The film shows each perspective by interviewing the guys separately – each having their own reason for taking part in the crime: rebellion, life experience, money, boredom.
There’s a scene when Warren and Spencer are talking about the planning in the early days, where Spencer is waiting for something to happen in his life to give it meaning, ‘Like what?’ Warren asks.
‘Exactly. Like what.’
It seems easy fun: the planning, travelling to New York to meet a Fence, the drawing of blue prints, the stake-outs where Eric, an accountant major, who plans to join the FBI, takes to the planning of the heist like a fish in water.
As Warren says, it’s a, Take the blue or red pill, moment.
It’s the adventure they’ve all been looking for.
And it makes for a great story like an Ocean’s film but with young guys in college, sussing it out like idiots looking up how to rob a bank on Google.
And there’s thought into the way the shots are taken, the opening up-side-down, the cutting from character to real person; a face in front of a computer seen behind the text on screen.
Yet more than the clever cutting of imagery, the matching of each actor to each part was uncanny, and a successful technique because the splicing between the real and the drama works on a completely different level.
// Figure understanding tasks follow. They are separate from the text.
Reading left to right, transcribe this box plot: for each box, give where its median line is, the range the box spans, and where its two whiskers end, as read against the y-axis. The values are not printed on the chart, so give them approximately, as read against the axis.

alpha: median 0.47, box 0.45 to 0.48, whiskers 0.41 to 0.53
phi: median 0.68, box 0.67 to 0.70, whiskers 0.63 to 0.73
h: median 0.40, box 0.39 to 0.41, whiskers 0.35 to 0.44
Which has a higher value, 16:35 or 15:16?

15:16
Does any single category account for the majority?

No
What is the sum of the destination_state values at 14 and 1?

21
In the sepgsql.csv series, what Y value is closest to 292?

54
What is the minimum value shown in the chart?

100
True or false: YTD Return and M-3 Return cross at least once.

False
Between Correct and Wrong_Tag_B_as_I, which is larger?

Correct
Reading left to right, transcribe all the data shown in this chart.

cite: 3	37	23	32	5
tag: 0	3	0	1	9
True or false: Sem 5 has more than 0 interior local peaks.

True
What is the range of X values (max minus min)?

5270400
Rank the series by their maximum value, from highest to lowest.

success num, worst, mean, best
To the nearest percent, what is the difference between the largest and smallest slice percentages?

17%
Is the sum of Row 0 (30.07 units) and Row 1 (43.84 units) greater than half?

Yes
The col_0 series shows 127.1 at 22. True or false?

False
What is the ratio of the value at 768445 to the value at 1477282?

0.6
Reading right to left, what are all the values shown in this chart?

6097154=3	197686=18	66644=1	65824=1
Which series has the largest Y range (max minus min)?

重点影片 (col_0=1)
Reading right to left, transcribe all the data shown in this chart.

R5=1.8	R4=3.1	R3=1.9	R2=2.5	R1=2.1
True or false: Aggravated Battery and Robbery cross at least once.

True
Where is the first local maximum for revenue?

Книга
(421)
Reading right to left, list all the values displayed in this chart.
Which also says something for the actors such as the familiar faces of Evan Peters (I’m fast becoming a fan and may have a crush) and Barry Keoghan, another one to watch and last seen in the, The Killing of a Sacred Deer.
The film is a solid package that has a cool soundtrack (‘The Doors’, Peace Frog for example), is visually creative and has a fascinating story, with suspense, humour, intrigue, adventure while also showing the toll taken when crossing the line from fantasy to stark reality.